Die Wachstumsziele werden bescheidener
Bescheidener ist der Vorstand bei den Wachstumszielen geworden. In diesem Jahr will der Staatskonzern die Marken von 41 Milliarden Euro Umsatz und 1,1 Milliarden Euro Gewinn übertreffen. Das war schon 2014 das Ziel, doch die Bahn verfehlte es. „Natürlich hätten wir gern mehr gehabt“, sagte Grube und bekräftigte: „Wir werden angreifen.“ Das langfristige Wachstumsziel korrigierte er allerdings nach unten.
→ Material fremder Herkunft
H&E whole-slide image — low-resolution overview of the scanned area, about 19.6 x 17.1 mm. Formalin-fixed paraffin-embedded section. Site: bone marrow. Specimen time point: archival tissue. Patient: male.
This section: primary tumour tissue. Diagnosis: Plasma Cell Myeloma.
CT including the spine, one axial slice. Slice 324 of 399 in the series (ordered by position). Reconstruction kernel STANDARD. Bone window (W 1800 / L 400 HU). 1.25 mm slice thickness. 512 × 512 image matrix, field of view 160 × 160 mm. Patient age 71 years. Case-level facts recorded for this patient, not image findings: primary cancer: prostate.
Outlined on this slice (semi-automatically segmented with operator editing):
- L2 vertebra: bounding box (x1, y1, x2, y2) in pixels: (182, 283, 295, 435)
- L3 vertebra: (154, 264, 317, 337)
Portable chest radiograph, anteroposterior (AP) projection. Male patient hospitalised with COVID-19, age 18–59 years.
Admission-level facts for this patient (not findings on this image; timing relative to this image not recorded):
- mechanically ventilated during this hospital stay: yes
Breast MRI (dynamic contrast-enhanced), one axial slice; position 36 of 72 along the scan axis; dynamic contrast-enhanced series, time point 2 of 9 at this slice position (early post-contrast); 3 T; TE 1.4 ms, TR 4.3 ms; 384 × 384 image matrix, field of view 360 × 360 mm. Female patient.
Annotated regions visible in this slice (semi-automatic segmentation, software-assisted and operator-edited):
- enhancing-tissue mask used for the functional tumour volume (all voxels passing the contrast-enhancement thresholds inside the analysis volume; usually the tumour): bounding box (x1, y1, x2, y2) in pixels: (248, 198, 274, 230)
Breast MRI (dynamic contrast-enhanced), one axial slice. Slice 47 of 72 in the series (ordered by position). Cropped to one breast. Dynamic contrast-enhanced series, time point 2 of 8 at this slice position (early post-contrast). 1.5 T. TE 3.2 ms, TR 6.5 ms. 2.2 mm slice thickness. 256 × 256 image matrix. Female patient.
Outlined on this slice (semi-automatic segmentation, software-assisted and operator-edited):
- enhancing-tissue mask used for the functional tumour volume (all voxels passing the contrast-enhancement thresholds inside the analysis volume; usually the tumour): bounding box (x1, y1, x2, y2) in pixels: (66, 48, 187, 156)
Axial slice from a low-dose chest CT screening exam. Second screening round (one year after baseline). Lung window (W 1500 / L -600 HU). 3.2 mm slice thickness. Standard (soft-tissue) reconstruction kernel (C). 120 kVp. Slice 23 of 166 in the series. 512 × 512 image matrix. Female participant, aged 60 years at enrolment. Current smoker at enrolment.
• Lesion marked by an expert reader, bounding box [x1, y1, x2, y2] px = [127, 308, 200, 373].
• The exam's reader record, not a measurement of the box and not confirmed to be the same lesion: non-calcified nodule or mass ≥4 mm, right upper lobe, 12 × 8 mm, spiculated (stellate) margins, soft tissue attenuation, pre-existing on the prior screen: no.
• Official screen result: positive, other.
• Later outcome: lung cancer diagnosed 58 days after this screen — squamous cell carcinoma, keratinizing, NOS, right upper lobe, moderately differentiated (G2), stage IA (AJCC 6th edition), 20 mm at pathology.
Eigentlich sollte der Umsatz bis 2020 auf 70 Milliarden Euro steigen, wovon Zukäufe 14 Milliarden Euro einbringen sollten; das Ziel hatte Grube vor drei Jahren ausgegeben. „Es steht nicht in Abrede, dass sich seit 2012 die Welt gravierend verändert hat“, sagte er. Die neue Vorgabe lautet, bis 2020 mehr als 50 Milliarden Euro zu erreichen und Unternehmen nur zu kaufen, wenn sich finanzieller Spielraum ergibt. „Wir werden keine finanziellen Abenteuer eingehen.“
Die Bahn (DB) „erkennt endlich, dass die Fahrgäste und ihre Bedürfnisse mit verantwortlich sind für den wirtschaftlichen Erfolg des Unternehmens“, kommentierte Heidi Tischmann vom ökologischen Verkehrsclub VCD die Äußerungen Grubes. André Schwämmlein, Geschäftsführer von MeinFernbus FlixBus sagte: „Wir bedauern, dass Herr Grube uns Fernbusanbieter wiederholt zu Unrecht als Sündenbock dafür missbraucht, dass die DB regelmäßig ihre Wachstumsziele verfehlt.“ Fernbusreisende stiegen vornehmlich nicht um, sondern seien Neukunden im öffentlichen Fernverkehr.